Jeff walks into a bar and sees his friend Paul slumped over the bar. He walks over and asks Paul what's wrong. Paul replies, "You know that beautiful girl at work that I wanted to ask out, but I got an erection every time I saw her?" Jeff replies with a laugh, "Yes." Paul says, "I finally worked up the courage to ask her out, and she agreed."
Jeff says, "When are you going out?" Paul says, "I went to meet her this evening, but I was worried I'd get an erection again. So I got some duct tape and taped 'it' to my leg, so if I did, it wouldn't show". Jeff says, "That sounds sensible."
Paul says, "So I get to her door and I rang her doorbell. She answered it in the sheerest, sexiest dress you ever saw." Jeff says, "And what happened then?" Paul says, "I kicked her in the face."
The Hits Just Keep On Coming:
Returning home from work, a blonde was shocked to find her house ransacked and burglarized. She telephoned the police at once and reported the crime. The police dispatcher broadcast the call on the radio and a K-9 unit, patrolling nearby, was the first to respond.
As the K-9 officer approached the house with his dog on a leash, the blonde ran out on the porch, shuddered at the sight of the cop and his dog, then sat down on the steps. Putting her face in her hands, she moaned, '"I come home to find all my possessions stolen. I call the police for help and they send me a blind policeman!"

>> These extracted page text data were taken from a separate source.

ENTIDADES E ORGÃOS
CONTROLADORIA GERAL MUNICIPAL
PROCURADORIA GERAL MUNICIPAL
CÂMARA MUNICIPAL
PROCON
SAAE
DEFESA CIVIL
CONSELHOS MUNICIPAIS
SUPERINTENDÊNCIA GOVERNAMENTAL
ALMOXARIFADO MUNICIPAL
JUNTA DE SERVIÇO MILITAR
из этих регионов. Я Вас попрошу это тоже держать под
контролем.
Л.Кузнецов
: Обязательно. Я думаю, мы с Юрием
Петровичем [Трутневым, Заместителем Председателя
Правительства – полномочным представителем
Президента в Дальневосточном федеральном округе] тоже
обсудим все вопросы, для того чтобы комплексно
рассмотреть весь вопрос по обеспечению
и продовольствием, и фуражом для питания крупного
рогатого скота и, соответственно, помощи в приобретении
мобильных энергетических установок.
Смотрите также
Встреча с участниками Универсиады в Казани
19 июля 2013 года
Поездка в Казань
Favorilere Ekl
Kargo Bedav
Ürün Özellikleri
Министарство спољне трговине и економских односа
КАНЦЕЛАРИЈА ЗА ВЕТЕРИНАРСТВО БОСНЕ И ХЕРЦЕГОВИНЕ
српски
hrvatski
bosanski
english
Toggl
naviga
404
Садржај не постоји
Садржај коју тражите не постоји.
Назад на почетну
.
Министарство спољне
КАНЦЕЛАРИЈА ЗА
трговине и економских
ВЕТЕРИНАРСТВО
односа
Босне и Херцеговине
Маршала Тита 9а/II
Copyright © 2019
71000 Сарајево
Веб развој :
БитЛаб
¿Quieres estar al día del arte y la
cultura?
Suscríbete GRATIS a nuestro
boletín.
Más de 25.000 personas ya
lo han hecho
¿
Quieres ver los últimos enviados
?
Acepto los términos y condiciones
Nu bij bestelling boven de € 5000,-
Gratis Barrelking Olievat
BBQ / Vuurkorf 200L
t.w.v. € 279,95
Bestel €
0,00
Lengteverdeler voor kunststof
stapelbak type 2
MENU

A blonde wanted to go ice fishing. After getting all the necessary "tools" together, she made for the nearest frozen lake. After positioning her comfy stool, she started to make a circular cut in the ice. Suddenly, from the sky, a voice boomed, "There Are No Fish Under The Ice!"
Startled the blonde moved further down the ice, poured a thermos of cappuccino and began to cut another. Again from the above, the voice bellowed, "There Are No Fish Under The Ice!"
The blonde, now quite worried, moved down to the opposite end of the ice, set up her stool, and tried again to cut her hole. The voice came once more, "There Are No Fish Under The Ice!!." She stopped, looked skyward and said, "Is that you Lord?" The voice replied, "No, this is the Ice Skating Rink Manager...."
That's it for today my little buttercups. Remember, a person is getting along the road to wisdom when they begin to realize that their opinion is just another opinion. Happy hour sounds good so I'm heading over to AREA 51. More on Friday.